-- DIRECTIVE --
Update the stretch from the start of the entries through the line containing "country: Cameroon" by replacing "collector number" with "collection number" everywhere, and give those lines again with all else unchanged.

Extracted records
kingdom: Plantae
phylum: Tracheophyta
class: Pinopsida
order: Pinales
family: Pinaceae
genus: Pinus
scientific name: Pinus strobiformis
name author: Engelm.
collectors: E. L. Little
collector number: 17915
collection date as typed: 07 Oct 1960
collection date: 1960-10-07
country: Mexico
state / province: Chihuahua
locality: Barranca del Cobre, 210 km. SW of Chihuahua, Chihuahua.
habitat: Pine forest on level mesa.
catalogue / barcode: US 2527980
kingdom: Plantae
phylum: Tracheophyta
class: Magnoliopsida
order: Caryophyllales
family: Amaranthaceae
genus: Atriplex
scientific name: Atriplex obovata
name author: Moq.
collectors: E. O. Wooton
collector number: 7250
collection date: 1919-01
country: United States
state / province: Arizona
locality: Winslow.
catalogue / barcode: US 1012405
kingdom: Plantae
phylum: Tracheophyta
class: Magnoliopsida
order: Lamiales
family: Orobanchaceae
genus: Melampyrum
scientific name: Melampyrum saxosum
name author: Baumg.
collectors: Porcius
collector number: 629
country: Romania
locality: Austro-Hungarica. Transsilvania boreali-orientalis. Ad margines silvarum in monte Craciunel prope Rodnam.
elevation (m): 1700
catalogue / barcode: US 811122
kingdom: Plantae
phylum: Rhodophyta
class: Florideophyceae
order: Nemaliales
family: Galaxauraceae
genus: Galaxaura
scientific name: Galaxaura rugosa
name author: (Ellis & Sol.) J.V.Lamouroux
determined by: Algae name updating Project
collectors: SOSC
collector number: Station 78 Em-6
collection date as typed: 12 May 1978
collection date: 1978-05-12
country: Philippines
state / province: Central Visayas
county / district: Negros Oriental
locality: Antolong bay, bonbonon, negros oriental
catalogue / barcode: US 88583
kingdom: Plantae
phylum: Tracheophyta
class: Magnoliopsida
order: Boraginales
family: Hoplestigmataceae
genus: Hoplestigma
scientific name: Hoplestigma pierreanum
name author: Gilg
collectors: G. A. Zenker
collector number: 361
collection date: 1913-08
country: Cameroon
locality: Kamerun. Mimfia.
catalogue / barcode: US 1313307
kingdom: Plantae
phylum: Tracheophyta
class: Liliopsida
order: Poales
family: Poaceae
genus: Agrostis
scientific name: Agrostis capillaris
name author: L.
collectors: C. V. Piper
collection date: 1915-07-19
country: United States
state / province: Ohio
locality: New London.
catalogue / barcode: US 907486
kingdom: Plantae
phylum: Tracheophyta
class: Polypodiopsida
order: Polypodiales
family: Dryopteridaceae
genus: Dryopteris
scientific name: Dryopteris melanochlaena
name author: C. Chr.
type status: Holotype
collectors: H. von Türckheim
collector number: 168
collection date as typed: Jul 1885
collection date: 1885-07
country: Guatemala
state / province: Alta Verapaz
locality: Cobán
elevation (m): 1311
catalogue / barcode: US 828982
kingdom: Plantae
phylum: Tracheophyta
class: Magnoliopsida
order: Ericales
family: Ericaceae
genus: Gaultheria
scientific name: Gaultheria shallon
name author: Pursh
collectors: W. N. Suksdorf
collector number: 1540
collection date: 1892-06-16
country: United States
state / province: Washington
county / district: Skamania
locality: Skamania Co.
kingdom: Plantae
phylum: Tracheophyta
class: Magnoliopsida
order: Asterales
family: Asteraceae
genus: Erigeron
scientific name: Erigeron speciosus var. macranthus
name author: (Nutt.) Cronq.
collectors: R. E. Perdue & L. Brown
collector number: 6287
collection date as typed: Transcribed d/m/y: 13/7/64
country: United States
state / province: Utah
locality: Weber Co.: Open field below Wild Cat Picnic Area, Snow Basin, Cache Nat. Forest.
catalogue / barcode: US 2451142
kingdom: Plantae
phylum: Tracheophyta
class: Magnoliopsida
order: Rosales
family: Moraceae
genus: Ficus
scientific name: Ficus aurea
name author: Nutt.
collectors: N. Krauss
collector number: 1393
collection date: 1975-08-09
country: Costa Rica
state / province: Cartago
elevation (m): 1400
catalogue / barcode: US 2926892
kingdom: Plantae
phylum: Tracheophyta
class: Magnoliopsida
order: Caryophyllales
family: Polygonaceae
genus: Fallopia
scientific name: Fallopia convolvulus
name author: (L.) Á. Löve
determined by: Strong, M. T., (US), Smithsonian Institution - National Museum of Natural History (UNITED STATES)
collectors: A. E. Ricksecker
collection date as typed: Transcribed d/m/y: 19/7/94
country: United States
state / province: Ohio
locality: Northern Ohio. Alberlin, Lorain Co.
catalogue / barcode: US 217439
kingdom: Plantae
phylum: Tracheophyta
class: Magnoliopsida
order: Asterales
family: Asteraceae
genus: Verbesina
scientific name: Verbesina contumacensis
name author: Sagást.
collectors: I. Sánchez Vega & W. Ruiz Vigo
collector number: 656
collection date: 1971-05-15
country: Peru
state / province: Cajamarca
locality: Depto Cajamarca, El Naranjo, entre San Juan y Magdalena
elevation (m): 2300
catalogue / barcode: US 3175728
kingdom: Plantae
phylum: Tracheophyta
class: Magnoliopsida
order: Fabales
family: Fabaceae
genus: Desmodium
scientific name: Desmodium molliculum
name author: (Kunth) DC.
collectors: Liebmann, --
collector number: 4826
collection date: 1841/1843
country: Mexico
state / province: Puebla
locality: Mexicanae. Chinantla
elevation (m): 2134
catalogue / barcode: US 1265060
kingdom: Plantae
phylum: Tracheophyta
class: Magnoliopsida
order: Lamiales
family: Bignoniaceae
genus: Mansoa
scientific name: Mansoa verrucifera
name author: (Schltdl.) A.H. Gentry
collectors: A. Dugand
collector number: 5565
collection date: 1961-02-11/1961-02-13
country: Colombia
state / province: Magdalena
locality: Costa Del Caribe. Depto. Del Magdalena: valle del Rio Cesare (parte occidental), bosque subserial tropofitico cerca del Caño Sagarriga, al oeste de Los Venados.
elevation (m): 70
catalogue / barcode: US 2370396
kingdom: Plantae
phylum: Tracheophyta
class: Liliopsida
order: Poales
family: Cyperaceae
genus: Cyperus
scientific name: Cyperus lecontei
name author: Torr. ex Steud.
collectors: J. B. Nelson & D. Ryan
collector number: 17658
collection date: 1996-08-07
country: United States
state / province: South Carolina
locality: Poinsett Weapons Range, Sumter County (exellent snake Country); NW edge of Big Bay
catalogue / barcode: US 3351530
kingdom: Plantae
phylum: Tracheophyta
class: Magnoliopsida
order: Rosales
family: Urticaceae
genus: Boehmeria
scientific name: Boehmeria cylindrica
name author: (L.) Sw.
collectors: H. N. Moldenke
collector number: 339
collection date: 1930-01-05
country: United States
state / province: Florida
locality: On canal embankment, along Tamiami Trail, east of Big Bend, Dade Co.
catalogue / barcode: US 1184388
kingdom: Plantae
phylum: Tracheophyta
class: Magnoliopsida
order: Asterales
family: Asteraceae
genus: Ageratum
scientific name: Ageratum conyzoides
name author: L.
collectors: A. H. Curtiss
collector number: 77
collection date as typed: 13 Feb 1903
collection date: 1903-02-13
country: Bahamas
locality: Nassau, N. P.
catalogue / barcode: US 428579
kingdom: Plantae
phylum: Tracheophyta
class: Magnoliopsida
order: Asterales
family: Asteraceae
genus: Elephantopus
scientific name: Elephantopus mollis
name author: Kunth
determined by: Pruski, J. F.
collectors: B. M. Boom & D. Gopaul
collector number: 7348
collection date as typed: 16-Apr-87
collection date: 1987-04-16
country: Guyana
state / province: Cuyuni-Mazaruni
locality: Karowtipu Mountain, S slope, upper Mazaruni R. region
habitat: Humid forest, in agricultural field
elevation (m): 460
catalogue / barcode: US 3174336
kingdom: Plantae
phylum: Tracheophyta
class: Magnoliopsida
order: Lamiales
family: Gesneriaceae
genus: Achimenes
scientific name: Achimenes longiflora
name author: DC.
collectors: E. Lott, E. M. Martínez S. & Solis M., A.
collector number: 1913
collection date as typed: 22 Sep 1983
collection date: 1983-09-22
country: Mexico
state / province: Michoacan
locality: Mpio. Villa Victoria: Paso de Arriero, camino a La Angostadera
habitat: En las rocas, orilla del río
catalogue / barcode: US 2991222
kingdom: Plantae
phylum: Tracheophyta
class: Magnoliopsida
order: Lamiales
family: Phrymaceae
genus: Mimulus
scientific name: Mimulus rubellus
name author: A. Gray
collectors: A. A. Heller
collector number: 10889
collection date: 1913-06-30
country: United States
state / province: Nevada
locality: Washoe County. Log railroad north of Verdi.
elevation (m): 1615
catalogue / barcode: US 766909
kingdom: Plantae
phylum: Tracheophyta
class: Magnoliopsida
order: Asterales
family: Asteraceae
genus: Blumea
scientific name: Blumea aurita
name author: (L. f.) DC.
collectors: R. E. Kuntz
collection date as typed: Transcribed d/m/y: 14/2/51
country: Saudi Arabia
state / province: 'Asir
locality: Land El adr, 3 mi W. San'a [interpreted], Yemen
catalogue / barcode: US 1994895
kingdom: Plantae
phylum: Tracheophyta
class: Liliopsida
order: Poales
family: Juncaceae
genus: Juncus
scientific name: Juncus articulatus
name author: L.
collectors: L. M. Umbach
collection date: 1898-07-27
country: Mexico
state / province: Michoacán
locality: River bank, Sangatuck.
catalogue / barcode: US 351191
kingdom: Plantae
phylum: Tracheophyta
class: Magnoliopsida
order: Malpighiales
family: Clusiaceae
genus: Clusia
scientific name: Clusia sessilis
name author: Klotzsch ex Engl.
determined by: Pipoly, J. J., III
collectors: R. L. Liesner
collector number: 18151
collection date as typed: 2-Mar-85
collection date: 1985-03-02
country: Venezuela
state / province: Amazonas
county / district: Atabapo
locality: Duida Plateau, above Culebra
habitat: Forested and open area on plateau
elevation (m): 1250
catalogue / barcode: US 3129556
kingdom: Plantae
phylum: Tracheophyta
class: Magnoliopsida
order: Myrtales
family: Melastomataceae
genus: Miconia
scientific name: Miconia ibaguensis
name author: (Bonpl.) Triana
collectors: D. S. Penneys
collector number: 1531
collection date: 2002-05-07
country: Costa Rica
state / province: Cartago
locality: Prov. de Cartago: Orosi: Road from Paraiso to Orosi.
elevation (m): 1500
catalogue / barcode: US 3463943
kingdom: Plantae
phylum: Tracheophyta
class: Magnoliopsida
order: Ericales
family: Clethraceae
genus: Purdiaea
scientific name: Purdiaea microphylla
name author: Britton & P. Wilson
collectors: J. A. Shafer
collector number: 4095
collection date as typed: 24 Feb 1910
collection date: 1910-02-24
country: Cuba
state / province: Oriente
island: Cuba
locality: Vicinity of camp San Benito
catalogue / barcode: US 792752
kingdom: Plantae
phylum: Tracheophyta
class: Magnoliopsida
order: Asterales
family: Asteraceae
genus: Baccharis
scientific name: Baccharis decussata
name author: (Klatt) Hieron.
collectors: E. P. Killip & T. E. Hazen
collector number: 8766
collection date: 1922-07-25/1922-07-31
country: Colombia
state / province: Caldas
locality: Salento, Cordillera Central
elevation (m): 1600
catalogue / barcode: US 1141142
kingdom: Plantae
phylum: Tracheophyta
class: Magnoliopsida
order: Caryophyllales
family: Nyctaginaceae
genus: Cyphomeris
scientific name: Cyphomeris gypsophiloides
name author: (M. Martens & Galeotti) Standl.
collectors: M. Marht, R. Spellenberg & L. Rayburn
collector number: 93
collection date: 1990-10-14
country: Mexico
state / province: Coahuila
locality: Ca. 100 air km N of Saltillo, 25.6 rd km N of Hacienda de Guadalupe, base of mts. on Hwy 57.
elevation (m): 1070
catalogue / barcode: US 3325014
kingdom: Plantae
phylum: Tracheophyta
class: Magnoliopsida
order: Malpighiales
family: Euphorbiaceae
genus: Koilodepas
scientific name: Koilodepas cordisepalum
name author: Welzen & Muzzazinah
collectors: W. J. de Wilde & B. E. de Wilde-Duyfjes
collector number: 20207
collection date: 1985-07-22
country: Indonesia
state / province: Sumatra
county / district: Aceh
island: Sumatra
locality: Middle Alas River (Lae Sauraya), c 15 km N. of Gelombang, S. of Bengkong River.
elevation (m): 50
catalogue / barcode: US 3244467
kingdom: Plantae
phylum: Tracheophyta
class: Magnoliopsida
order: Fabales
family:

-- RESULT OF THE EXERCISE --
kingdom: Plantae
phylum: Tracheophyta
class: Pinopsida
order: Pinales
family: Pinaceae
genus: Pinus
scientific name: Pinus strobiformis
name author: Engelm.
collectors: E. L. Little
collection number: 17915
collection date as typed: 07 Oct 1960
collection date: 1960-10-07
country: Mexico
state / province: Chihuahua
locality: Barranca del Cobre, 210 km. SW of Chihuahua, Chihuahua.
habitat: Pine forest on level mesa.
catalogue / barcode: US 2527980
kingdom: Plantae
phylum: Tracheophyta
class: Magnoliopsida
order: Caryophyllales
family: Amaranthaceae
genus: Atriplex
scientific name: Atriplex obovata
name author: Moq.
collectors: E. O. Wooton
collection number: 7250
collection date: 1919-01
country: United States
state / province: Arizona
locality: Winslow.
catalogue / barcode: US 1012405
kingdom: Plantae
phylum: Tracheophyta
class: Magnoliopsida
order: Lamiales
family: Orobanchaceae
genus: Melampyrum
scientific name: Melampyrum saxosum
name author: Baumg.
collectors: Porcius
collection number: 629
country: Romania
locality: Austro-Hungarica. Transsilvania boreali-orientalis. Ad margines silvarum in monte Craciunel prope Rodnam.
elevation (m): 1700
catalogue / barcode: US 811122
kingdom: Plantae
phylum: Rhodophyta
class: Florideophyceae
order: Nemaliales
family: Galaxauraceae
genus: Galaxaura
scientific name: Galaxaura rugosa
name author: (Ellis & Sol.) J.V.Lamouroux
determined by: Algae name updating Project
collectors: SOSC
collection number: Station 78 Em-6
collection date as typed: 12 May 1978
collection date: 1978-05-12
country: Philippines
state / province: Central Visayas
county / district: Negros Oriental
locality: Antolong bay, bonbonon, negros oriental
catalogue / barcode: US 88583
kingdom: Plantae
phylum: Tracheophyta
class: Magnoliopsida
order: Boraginales
family: Hoplestigmataceae
genus: Hoplestigma
scientific name: Hoplestigma pierreanum
name author: Gilg
collectors: G. A. Zenker
collection number: 361
collection date: 1913-08
country: Cameroon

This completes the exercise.